Hobson and Lee [48] carried out a pioneering study on the capacity to understand and imitate the action style (how) of an observed action among a group of ASD participants. More specifically, the authors instructed children and youths (9–18 years old) as well as typically developing individuals (TD) (control group) to observe actions performed with objects in different styles (e.g. running a wooden stick across the ridges to make a vibrating sound in a rapid and forceful manner or doing so more slowly and gently). Each action had two components: a what (e.g. running the wooden stick) and a how (e.g. the vigorous or gentle manner). While participants in the control group imitated all the aspects of the observed actions, children with ASD imitated only the contents of the movements (the what) but rarely their action styles (the how). Accordingly, Cook et al. [51] showed that ASD individuals performed movements with atypical kinematics that correlated with a bias toward perceiving biological motion as unnatural. This finding is consistent with the idea of Trevarthen and Delafield-Butt [52] that, in autism, the impairment of body gesture perception affects social understanding.

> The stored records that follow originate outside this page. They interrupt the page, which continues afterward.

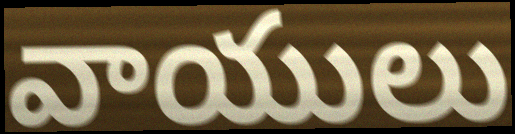
వాయులు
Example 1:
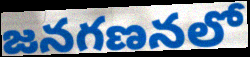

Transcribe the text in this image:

జనగణనలో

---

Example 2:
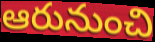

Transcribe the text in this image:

ఆరునుంచి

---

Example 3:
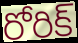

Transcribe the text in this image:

రోరిక్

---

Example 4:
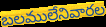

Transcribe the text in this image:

బలములేనివారల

In a subsequent behavioral study, Rochat et al. [47] asked children and youths with ASD, as well as TD controls, to observe video clips of two actors performing transitive and intransitive actions (e.g. giving a mug and giving a high-five) in vigorous and gentle ways. Video clips were presented in pairs, some pairs differing in the type of action (what task) others in the vitality forms (how task), and participants were required to judge whether video clips differed or not. Results showed that participants with ASD, compared to TD controls, significantly differed in the how task, while no difference was found in the what task. Taken together, these findings highlight impairments in the perception of vitality forms in children and youth with ASD, providing a point of reflection for professionals and caregivers who interact with ASD children and, on the basis of this research, may wish to facilitate perceptions of these aspects of social communication.

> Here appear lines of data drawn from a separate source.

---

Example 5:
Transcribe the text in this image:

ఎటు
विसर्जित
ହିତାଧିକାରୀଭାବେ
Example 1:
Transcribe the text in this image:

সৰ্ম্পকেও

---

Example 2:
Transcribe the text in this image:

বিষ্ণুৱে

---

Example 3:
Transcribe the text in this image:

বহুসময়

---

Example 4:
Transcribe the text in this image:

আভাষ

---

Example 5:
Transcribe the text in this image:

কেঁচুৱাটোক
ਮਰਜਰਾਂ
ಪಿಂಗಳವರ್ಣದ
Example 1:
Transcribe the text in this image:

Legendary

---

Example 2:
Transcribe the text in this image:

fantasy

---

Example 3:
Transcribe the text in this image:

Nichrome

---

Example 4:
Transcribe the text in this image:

CONCLUSIONS AND FUTURE PERSPECTIVES
In addition to the goals (what) and intentions (why) of actions, vitality forms constitute a third aspect of any human action (how) that is fundamental to interpersonal relations. The data reviewed in this study showed that the dorso-central insula represents the neural substrate of vitality forms (Fig. 9). This is true for the both the perception and expression of actions, indicating that this area is endowed with the mirror mechanism.

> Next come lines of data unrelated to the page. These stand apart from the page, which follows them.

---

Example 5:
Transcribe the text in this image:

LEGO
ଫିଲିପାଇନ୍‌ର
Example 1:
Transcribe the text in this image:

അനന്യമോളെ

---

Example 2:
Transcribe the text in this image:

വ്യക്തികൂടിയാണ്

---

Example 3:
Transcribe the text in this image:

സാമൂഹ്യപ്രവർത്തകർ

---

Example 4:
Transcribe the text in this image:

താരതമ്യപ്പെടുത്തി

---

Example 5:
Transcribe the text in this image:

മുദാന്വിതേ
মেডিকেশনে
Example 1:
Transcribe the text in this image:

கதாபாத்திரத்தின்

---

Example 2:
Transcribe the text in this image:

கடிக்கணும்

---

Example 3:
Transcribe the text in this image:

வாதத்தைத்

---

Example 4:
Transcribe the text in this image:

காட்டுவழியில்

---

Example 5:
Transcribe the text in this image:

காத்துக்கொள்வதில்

The future study of vitality forms may yield important discoveries. For instance, in the next few years, without a doubt, humans will increasingly interact with humanoid robots. A fascinating possibility is that new generations of robots will be endowed with capacities to express and comprehend vitality forms. Thanks to these capacities, robots may be able to detect the affective states of humans and, therefore, interact with them more effectively. Conversely, understanding robotic vitality forms could be fundamental to improving human–robot interactions [53]. Finally, these new programs installed in robots could also promote robot–robot interactions—an aspect that may not be secondary with an increased role of robots in our social lives.
The data reviewed in this article should be of interest to many scientists, including neuroscientists, robotics engineers, psychologists, child psychiatrists and researchers interested in social communication.
Acknowledgements
We are very grateful to Colwyn Trevarthen for his comments on our paper and his important suggestions. The English of the paper has been revised by Scribendi Proofreading Services.
FUNDING
This study was supported by European Research Council (ERC) ‘COGSYSTEM’ project no. 250013 (to G.R.) and Fondazione Cassa di Risparmio di Parma (CARIPARMA).
Conflict of interest statement. None declared.